Study prescribes Medicare 2011 drug plan research

Medicare prescription drug customers should closely study 2011 coverage options before they renew their plans, according to the research firm Avalere Health, which forecasts significant changes in the coming year.

Many plans have changed the drugs they cover or the amounts consumers pay, and more plans are adding steps like prior authorization, Avalere said Tuesday in an analysis released to The Associated Press.
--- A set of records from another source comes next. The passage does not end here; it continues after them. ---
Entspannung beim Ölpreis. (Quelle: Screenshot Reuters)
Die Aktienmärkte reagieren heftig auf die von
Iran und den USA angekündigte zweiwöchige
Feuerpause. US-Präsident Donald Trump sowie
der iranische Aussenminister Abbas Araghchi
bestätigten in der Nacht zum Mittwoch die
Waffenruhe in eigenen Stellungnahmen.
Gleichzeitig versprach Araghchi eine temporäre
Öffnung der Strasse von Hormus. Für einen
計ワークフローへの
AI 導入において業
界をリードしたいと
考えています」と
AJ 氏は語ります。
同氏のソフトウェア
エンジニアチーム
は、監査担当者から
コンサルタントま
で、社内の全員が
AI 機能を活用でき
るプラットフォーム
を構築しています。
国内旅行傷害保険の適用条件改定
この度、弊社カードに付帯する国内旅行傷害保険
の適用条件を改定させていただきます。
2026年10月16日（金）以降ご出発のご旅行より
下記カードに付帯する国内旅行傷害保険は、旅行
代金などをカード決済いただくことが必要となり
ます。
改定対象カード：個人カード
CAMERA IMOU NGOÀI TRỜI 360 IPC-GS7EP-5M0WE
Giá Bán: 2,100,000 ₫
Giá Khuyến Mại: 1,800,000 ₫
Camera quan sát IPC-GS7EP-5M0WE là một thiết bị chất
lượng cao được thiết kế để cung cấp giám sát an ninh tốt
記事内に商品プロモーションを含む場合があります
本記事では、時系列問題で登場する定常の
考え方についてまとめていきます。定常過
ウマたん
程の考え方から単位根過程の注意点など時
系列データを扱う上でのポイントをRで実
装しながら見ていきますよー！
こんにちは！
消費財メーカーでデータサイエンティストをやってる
That means a prescription a consumer filled with little hassle in 2010 may come with a different price or may not be covered in 2011.
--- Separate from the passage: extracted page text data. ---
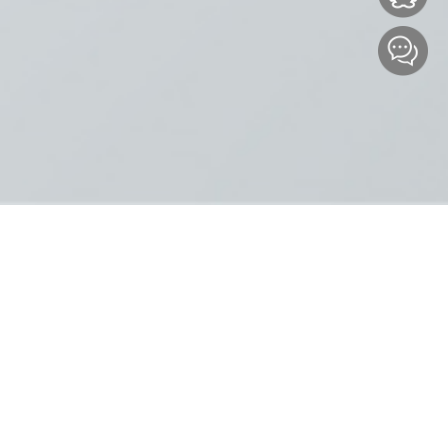
首页
>
最新动态
>
最新动态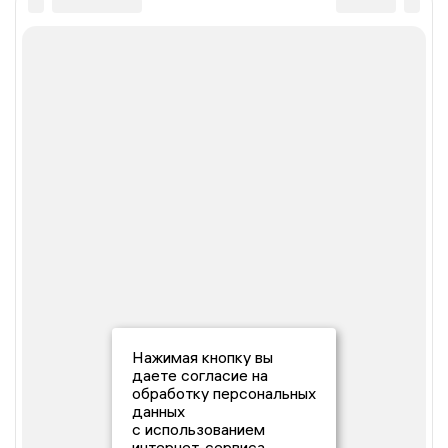
Нажимая кнопку вы
даете согласие на
обработку персональных
данных
с использованием
интернет-сервиса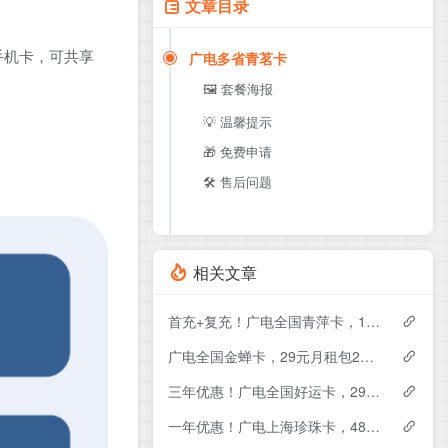
文章目录
手机卡，可共享
广电多省青茗卡
🖼️ 套餐海报
💡 温馨提示
🎁 免费申请
🛠️ 售后问题
相关文章
首充+复充！广电全国青萍卡，19元月租包230G+0.15元月租/分钟
广电全国金蝉卡，29元月租包230G+0.15元月租/分钟
三年优惠！广电全国好运卡，29元月租包200G+0.15元月租/分钟
一年优惠！广电上海珍珠卡，48元月租包430G+300分钟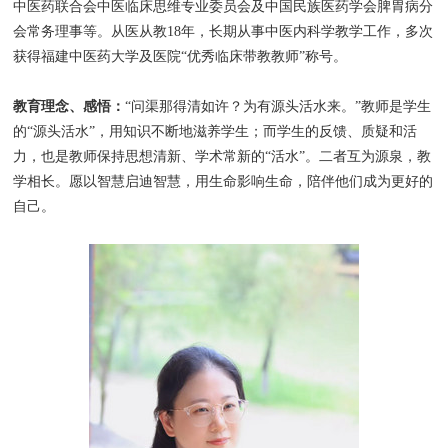
中医药联合会中医临床思维专业委员会及中国民族医药学会脾胃病分
会常务理事等。从医从教18年，长期从事中医内科学教学工作，多次
获得福建中医药大学及医院“优秀临床带教教师”称号。
教育理念、感悟：
“问渠那得清如许？为有源头活水来。”教师是学生
的“源头活水”，用知识不断地滋养学生；而学生的反馈、质疑和活
力，也是教师保持思想清新、学术常新的“活水”。二者互为源泉，教
学相长。愿以智慧启迪智慧，用生命影响生命，陪伴他们成为更好的
自己。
"More and more every year (plans) change, and that's why it's important for people to shop around," Avalere CEO Dan Mendelson said.

Consumers have until Dec. 31 to sign up for Medicare Part D prescription drug coverage as a stand-alone plan or as part of Medicare Advantage plans, which are privately run versions of the government's Medicare program. People also can sign up for coverage when they reach age 65 or become eligible for Medicare.

Insurers base their prescription drug coverage on formularies, or lists of drugs covered by their plan. Avalere said a total of 1,109 plans will be offered next year, and 2,314 drugs will appear on at least one formulary. But the percentage of those drugs covered by each plan varies widely among the biggest stand-alone prescription drug plans.

Insurers also are adding more pricing tiers to their plans to steer customer toward cheaper drugs. Their systems traditionally involved three tiers, one for less-expensive generic drugs and then categories for preferred and non-preferred branded drugs. But Avalere found that a growing percentage of plans -- 42 percent in 2011 compared to 27 percent in 2009 -- now use five tiers.

The additional tiers can break down generic and specialty drugs into new categories, which enables the plan to charge higher prices for some branded drugs or generics that aren't widely used.

Some plans also are trimming the lists of drugs they cover, as branded drugs lose patent protection from generic competition. Mendelson noted that the heartburn drug Prevacid was dropped by UnitedHealth's AARP Medicare RX Preferred plan, the largest standalone Part D plan with enrollment estimated at more than 4 million people next year.

Avalere said that plan trimmed more than 600 drugs from its formulary, which will have 1,764 in 2011. But Mendelson noted that many of the dropped drugs have generic equivalents that are still covered so customers aren't left without options.

Medicare Part D coverage started in 2006, and change has been a constant for the formularies in those plans, according to Judith Stein, executive director of the Center for Medicare Advocacy, a Connecticut-based consumer group. She said consumers need to check how a plan covers the particular dose they need for their medicine and not just the medicine itself before they settle on coverage.

"You may find good buy in a size 8 shoe, but if you wear a size 9, it's of no use to you," said Stein, who was not involved with the Avalere study.

She recommends using the Web site to check out plans.